2nd Circuit panel ruled in February that arbitration clause could not prevent class actions

The 2nd Circuit said yesterday that it would not rehear a case centered on an arbitration clause that would prevent American Express merchant customers from filing antitrust lawsuits against the company.

For 13 years, AmEx has included a clause in its customer agreements mandating its merchant customers to agree to arbitration and waive their rights to sue the company in a class action. The two-judge panel ruled in February that the clause is unenforceable because it violates the customers’ rights under federal antitrust laws.
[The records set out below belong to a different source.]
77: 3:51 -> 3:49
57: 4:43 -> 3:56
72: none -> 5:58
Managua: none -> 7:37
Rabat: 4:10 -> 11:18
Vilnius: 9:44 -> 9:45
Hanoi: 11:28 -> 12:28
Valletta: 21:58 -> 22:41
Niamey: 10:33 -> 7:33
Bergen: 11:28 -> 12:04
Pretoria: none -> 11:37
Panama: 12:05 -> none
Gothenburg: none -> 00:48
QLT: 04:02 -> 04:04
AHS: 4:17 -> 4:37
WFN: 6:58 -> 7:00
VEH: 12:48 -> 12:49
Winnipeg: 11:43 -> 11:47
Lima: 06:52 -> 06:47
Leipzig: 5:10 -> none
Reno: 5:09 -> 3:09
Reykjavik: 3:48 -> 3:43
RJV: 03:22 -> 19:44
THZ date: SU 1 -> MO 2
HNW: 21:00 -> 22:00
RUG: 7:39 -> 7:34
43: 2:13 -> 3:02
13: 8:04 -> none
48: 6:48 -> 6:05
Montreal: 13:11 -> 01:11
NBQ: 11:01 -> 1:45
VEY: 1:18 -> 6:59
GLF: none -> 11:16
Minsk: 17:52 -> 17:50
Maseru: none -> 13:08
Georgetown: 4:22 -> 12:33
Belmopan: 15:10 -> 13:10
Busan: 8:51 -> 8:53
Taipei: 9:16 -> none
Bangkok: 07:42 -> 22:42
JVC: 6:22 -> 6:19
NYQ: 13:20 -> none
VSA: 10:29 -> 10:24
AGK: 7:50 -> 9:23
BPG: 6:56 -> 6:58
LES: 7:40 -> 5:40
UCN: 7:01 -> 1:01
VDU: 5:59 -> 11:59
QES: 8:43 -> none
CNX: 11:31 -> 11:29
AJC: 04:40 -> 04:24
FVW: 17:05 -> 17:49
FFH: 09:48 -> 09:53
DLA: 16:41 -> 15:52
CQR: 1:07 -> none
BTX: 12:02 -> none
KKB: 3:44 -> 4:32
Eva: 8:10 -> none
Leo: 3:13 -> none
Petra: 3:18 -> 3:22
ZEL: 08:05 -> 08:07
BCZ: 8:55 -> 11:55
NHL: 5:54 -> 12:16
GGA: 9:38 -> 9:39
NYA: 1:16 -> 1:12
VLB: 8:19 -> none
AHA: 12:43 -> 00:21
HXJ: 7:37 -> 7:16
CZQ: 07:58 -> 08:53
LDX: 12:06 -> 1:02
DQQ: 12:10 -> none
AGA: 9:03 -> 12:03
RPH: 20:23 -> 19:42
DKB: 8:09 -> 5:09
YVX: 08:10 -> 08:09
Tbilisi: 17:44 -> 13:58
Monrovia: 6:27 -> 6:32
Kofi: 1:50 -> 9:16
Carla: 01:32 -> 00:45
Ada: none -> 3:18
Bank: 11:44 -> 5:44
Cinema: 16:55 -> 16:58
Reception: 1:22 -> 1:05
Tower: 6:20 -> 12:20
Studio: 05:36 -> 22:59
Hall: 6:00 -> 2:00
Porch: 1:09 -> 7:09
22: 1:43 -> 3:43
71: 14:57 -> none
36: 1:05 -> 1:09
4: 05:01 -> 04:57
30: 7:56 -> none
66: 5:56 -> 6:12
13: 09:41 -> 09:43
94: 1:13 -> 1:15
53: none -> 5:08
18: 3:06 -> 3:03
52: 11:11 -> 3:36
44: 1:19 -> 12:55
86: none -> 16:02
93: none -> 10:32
A group of merchants in California and New York initiated the lawsuit in 2003.

On Tuesday, five appeals court judges said, however, that the case should have been granted an en banc hearing.

"The panel opinion thus impairs the Federal Arbitration Act's strong federal policy favoring the enforcement of arbitration agreements, and frustrates the goals of arbitration by multiplying claims, lawsuits, and attorneys' fees," Chief Judge Dennis Jacobs wrote. Judges Debra Ann Livingston, Jose Cabranes and Reena Raggi also issued dissenting opinions in the case.

But Judge Rosemary Pooler, writing for the majority, said the opinion honored Supreme Court precedent in "preserving plaintiffs' ability to vindicate federal statutory rights, rather than eviscerating more than 120 years of antitrust law by closing the courthouse door to all but the most well-funded plaintiffs."